You can read this two ways, and the first way is a wet blanket on everything I’ve been arguing. If one biological neuron is worth a thousand artificial ones, then comparisons like “this model has as many parameters as the brain has synapses” are off by orders of magnitude, and the brain is vastly, humiliatingly more computer than our biggest networks. On that reading, biology isn’t encouragement for the inevitability thesis. It’s a measure of how far we still are.

But that’s not the reading I land on, and here’s the turn. The thousand-to-one gap isn’t a wall. It’s a receipt. It’s proof that architectures exist which pack the work of a thousand crude units into a single cell, and, more to the point, that such architectures are findable, because a process with no foresight at all already found them. Evolution had no blueprint and no goal. It had variation, selection, and deep time, and out of that blind loop came a component so computationally dense that our best deliberate engineering needs a thousand parts to match one of them. The efficient design was reachable by pure undirected search. That’s the fourth pillar: not that our networks are close to the brain, but that the brain is standing proof of how much better networks can get, and that the improvement is available to a process that isn’t even trying.

That’s the optimistic frame. Now let me be fair to the pessimistic one, because it has real force.

The first problem is that the thousand-to-one number is a measurement of a specific model, not a law.
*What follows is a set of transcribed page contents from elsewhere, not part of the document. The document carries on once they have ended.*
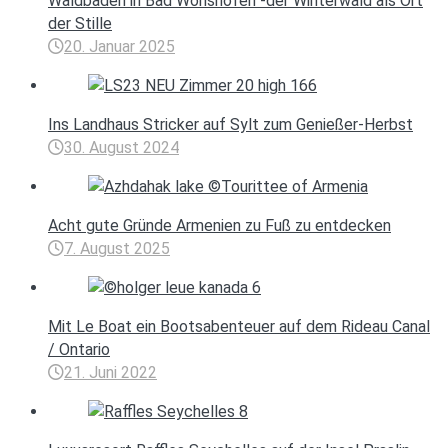
Waldbaden in Bad Wörishofen -der Winterwald als Ort
der Stille
20. Januar 2025
Ins Landhaus Stricker auf Sylt zum Genießer-Herbst
30. August 2024
Acht gute Gründe Armenien zu Fuß zu entdecken
7. August 2025
Mit Le Boat ein Bootsabenteuer auf dem Rideau Canal
/ Ontario
21. Juni 2022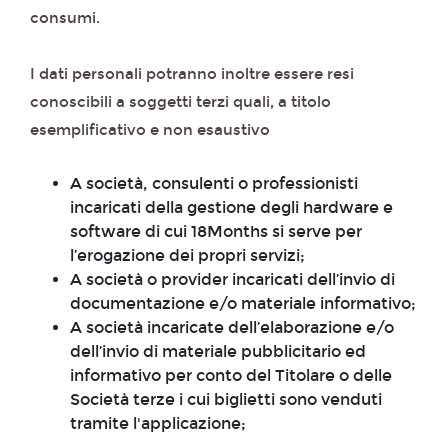
consumi.
I dati personali potranno inoltre essere resi
conoscibili a soggetti terzi quali, a titolo
esemplificativo e non esaustivo
A società, consulenti o professionisti
incaricati della gestione degli hardware e
software di cui 18Months si serve per
l’erogazione dei propri servizi;
A società o provider incaricati dell’invio di
documentazione e/o materiale informativo;
A società incaricate dell’elaborazione e/o
dell’invio di materiale pubblicitario ed
informativo per conto del Titolare o delle
Società terze i cui biglietti sono venduti
tramite l'applicazione;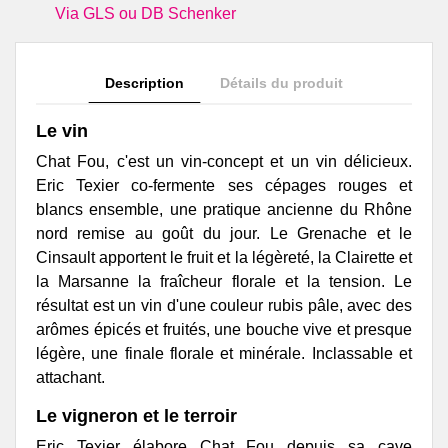
Via GLS ou DB Schenker
Description
Détails du produit
Le vin
Chat Fou, c'est un vin-concept et un vin délicieux.
Eric Texier co-fermente ses cépages rouges et
blancs ensemble, une pratique ancienne du Rhône
nord remise au goût du jour. Le Grenache et le
Cinsault apportent le fruit et la légèreté, la Clairette et
la Marsanne la fraîcheur florale et la tension. Le
résultat est un vin d'une couleur rubis pâle, avec des
arômes épicés et fruités, une bouche vive et presque
légère, une finale florale et minérale. Inclassable et
attachant.
Le vigneron et le terroir
Eric Texier élabore Chat Fou depuis sa cave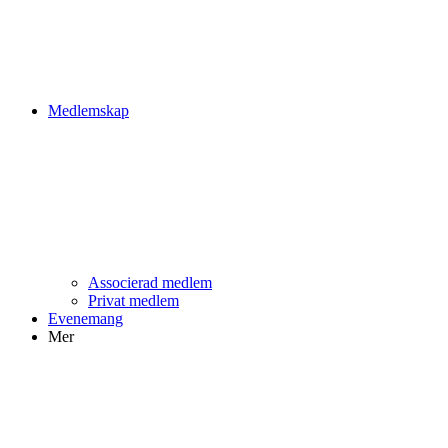
Medlemskap
Associerad medlem
Privat medlem
Evenemang
Mer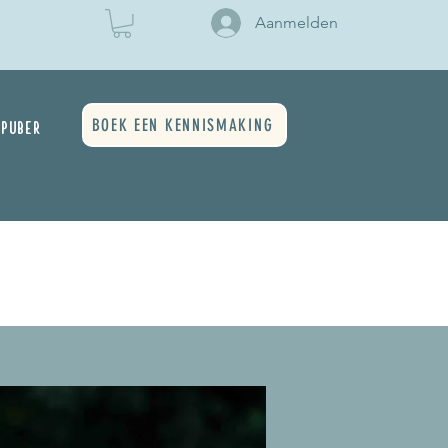
Aanmelden
BOEK EEN KENNISMAKING
PUBER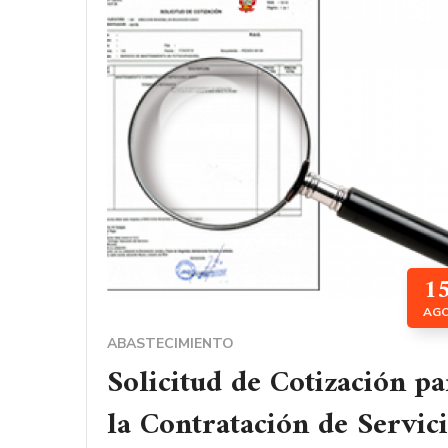
1
AG
ABASTECIMIENTO
Solicitud de Cotización pa
la Contratación de Servic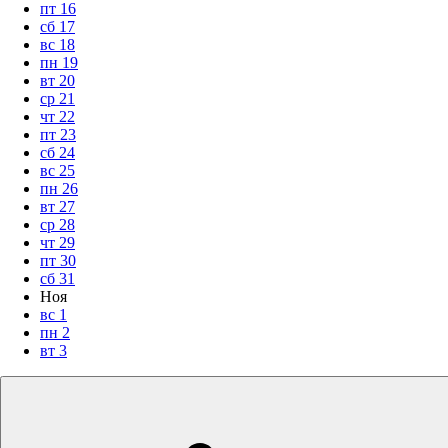
пт
16
сб
17
вс
18
пн
19
вт
20
ср
21
чт
22
пт
23
сб
24
вс
25
пн
26
вт
27
ср
28
чт
29
пт
30
сб
31
Ноя
вс
1
пн
2
вт
3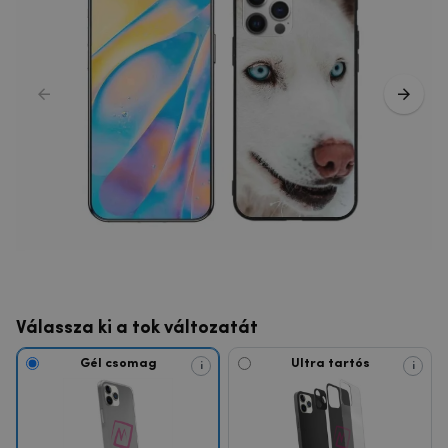
Válassza ki a tok változatát
Gél csomag
Ultra tartós
i
i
It’s how many artificial neurons it took to fit that biophysical simulation to that accuracy at that time resolution, using the network architectures the researchers happened to try. Push the required accuracy and the number climbs. Relax it and the number falls. Simplify the neuron model you’re imitating and it falls further. The ratio isn’t a fundamental constant of biology. It’s a number with a lot of dials behind it, and quoting it as though it were the exchange rate between carbon and silicon flatters a single careful experiment into a universal law it never claimed to be.

The deeper problem is that raw computational density might be beside the point. The whole spirit of this series is that intelligence is emergent, that it lives in the interactions of many simple units, not in the sophistication of any one of them. If that’s true, then discovering that neurons are individually complicated cuts against the clean emergence story rather than for it. Maybe the brain is powerful not because it wires up simple parts but because its parts aren’t simple, in which case “just add scale” is the wrong lesson and the magic is partly down in the cell, in the biochemistry, in machinery we can’t get by stacking layers. The neuron-as-deep-network result can be spun as support for artificial networks, but read honestly it’s at least as much a warning that we’ve been underestimating the substrate.

So here’s the residue I’ll actually stand behind. Evolution, with no designer and no plan, produced computational elements far denser than anything we build, which proves that highly efficient architectures exist and can be reached by blind search. That much is real, and it’s genuine reason to think there’s enormous headroom above where our systems sit today. What I won’t claim is that this headroom is close, or that scaling our current crude units is the road to it, because the same result that shows how far a blind process can go also shows how much of the work might be hiding inside the parts, exactly where a theory built on simple parts doesn’t want it to be.

Which is the tension I can’t dissolve, and won’t pretend to. Biology proves the ceiling is high. It also hints the ceiling is high for reasons that live in the cell, not just in the wiring, and if that’s where the intelligence partly lives, then the most important thing the brain has to teach us is the one thing our architectures were built to ignore.